I am so excited to be here sharing with you all today! I have put together a short set of Pilates core exercises for you to incorporate into your daily/weekly routines. This routine will challenge your core muscles, your strength, endurance, and a little bit of flexibility. I hope you enjoy the routine. Thanks to Hillary for letting me take over today!
Teaser // Start in a supine position. Begin by circling your arms down and around towards your sides as you curl your head, neck and shoulders up and lifting your feet to hover. Pause, take a breath! This is the most challenging part of the exercise, pausing here will challenge you to use your core rather than momentum to lift to the top. Continue to lift your upper and lower body evenly, finding your Teaser. Reverse the exercise, lowering back down to the hover and then to the mat finding your head and feet touching down at the same time. Complete 1-2 sets of 8.
Walking Plank // Begin in a forearm plank position with your legs hip width distance apart. Keeping your hips as stable and square to the mat as possible by engaging your obliques, place your right hand under your right shoulder and press up to your left hand placing it under your left shoulder. Lower down starting on the right and then the left.
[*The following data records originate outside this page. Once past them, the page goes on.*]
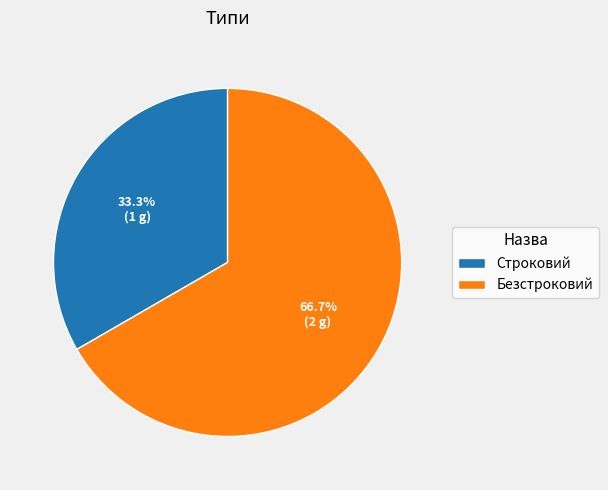

True or false: Строковий accounts for 33% of the total.

True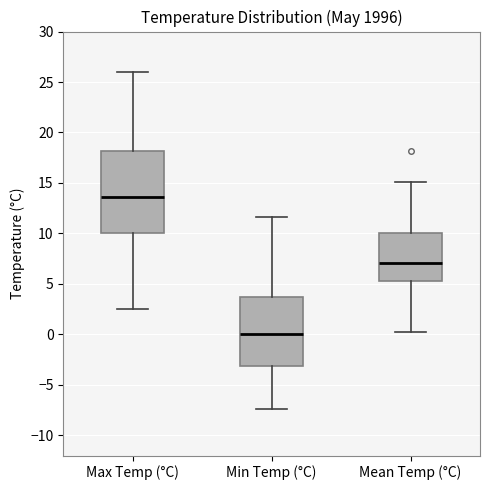

Which box has the highest median line?

Max Temp (°C)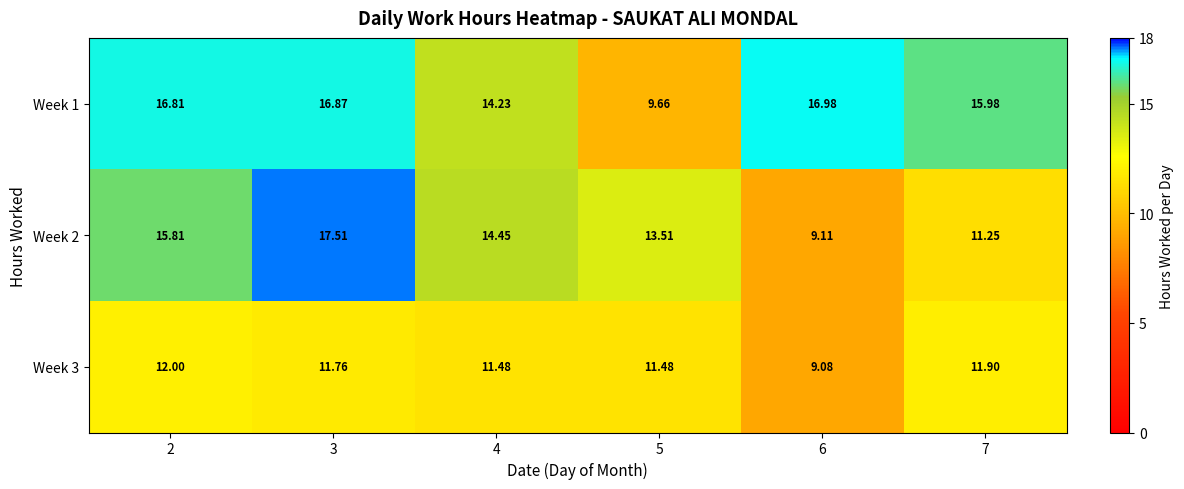

How many data points in Week 3 are above 11?

5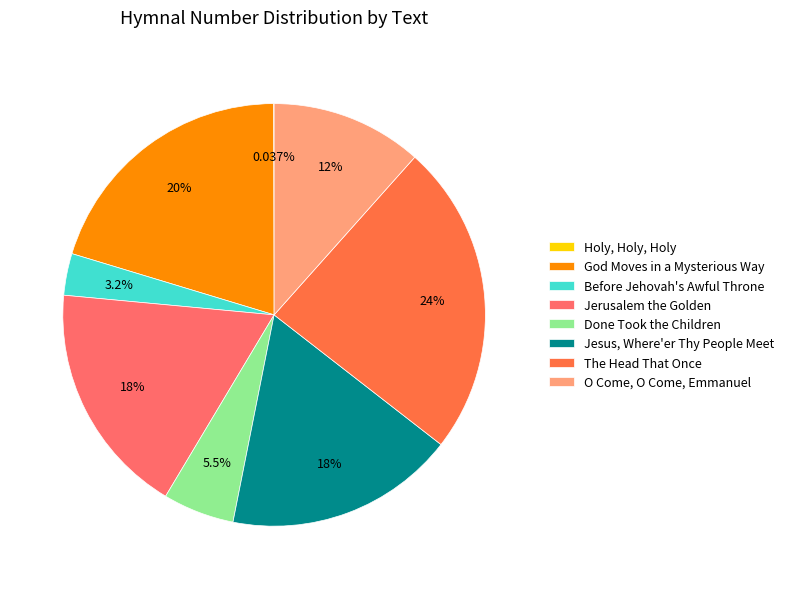

Do God Moves in a Mysterious Way and Before Jehovah's Awful Throne together represent more than half of the pie?

No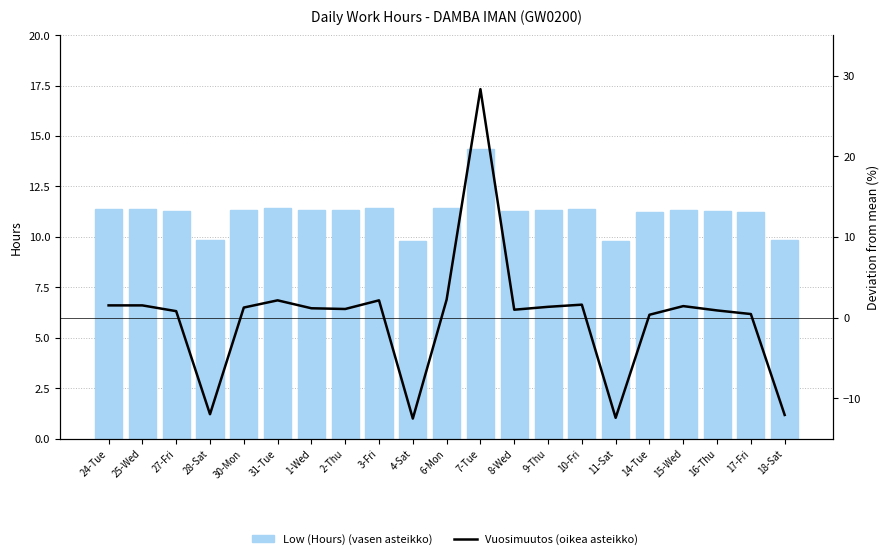

What is the difference between the Vuosimuutos (oikea asteikko) values at 27-Fri and 14-Tue?

0.4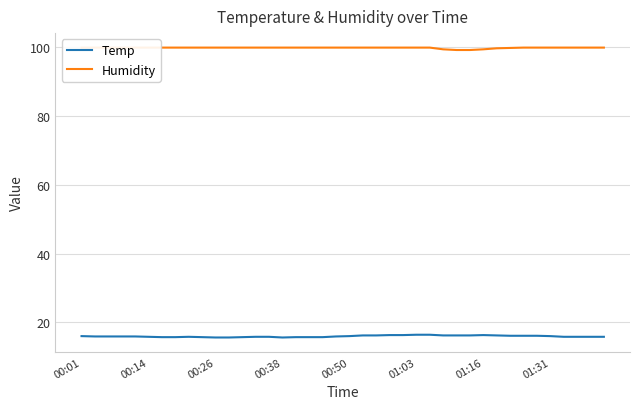

Which label corresponds to the largest value in the chart?

00:01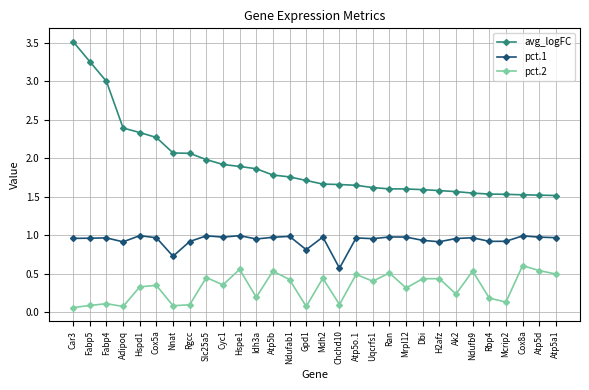

How many data points does each series have?

30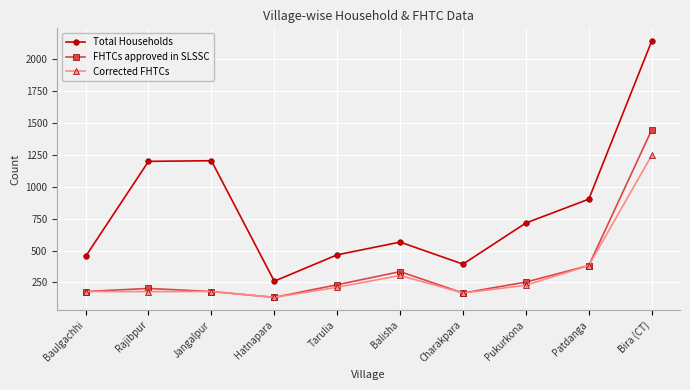

Which label corresponds to the largest value in the chart?

Bira (CT)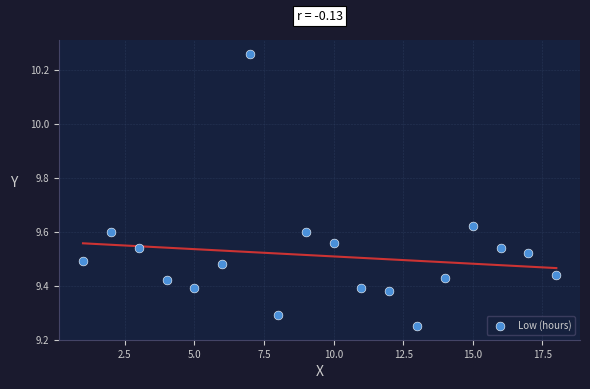

What is the range of Y values (max minus min)?

1.0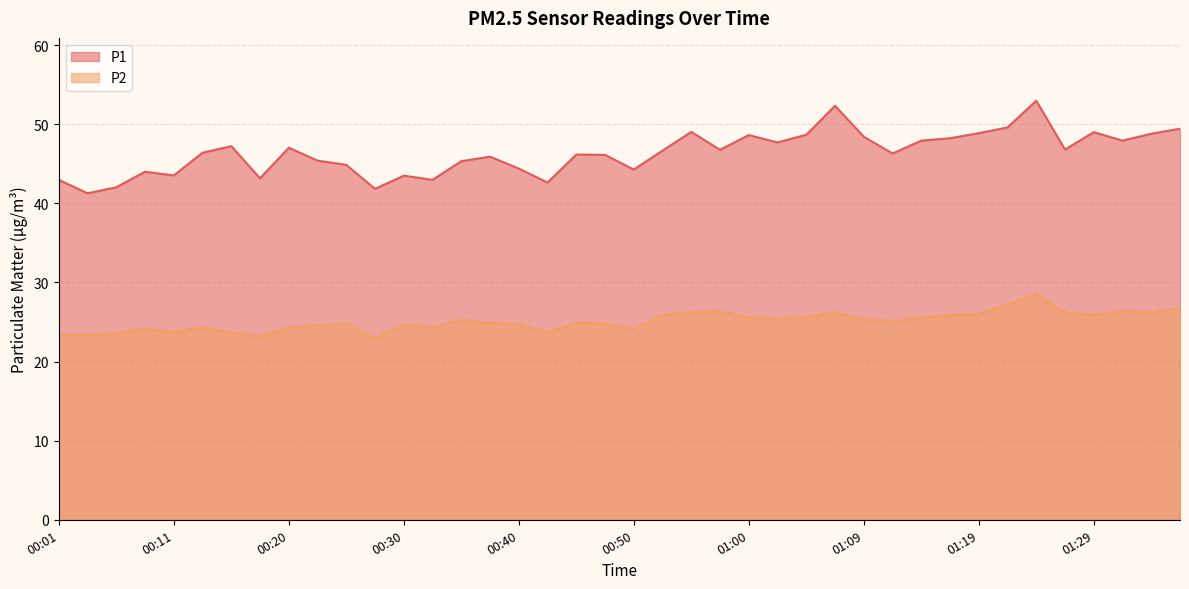

True or false: P1 and P2 intersect in this chart.

False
Repeat starting on the other side. Repeat 8x on each side.
Advanced Oblique Curls // Lying supine, raise both legs to a 90 degree angle or as straight to the ceiling as you can (this can also be performed with the knees bent to tabletop). Reach your arms straight up over your chest, keeping your shoulders down away from your ears and curl your head, neck, and shoulders off of the mat. Begin by lowering your left leg to hover over the ground while keeping your right leg reaching to the ceiling. Rotate your torso towards your right leg (the leg reaching up) taking your arms to the outside. Curl up a little higher. Inhale and lower a little and exhale to curl back up. Repeat 10x on each side.
Side Plank + Rotation // Begin in a side plank position on your forearm with your elbow directly underneath your shoulder, feet can be stacked or staggered. Rotate your torso reaching your top arm through. Return to a side plank position and repeat. Complete 1-3 sets of 10 and repeat on the other side.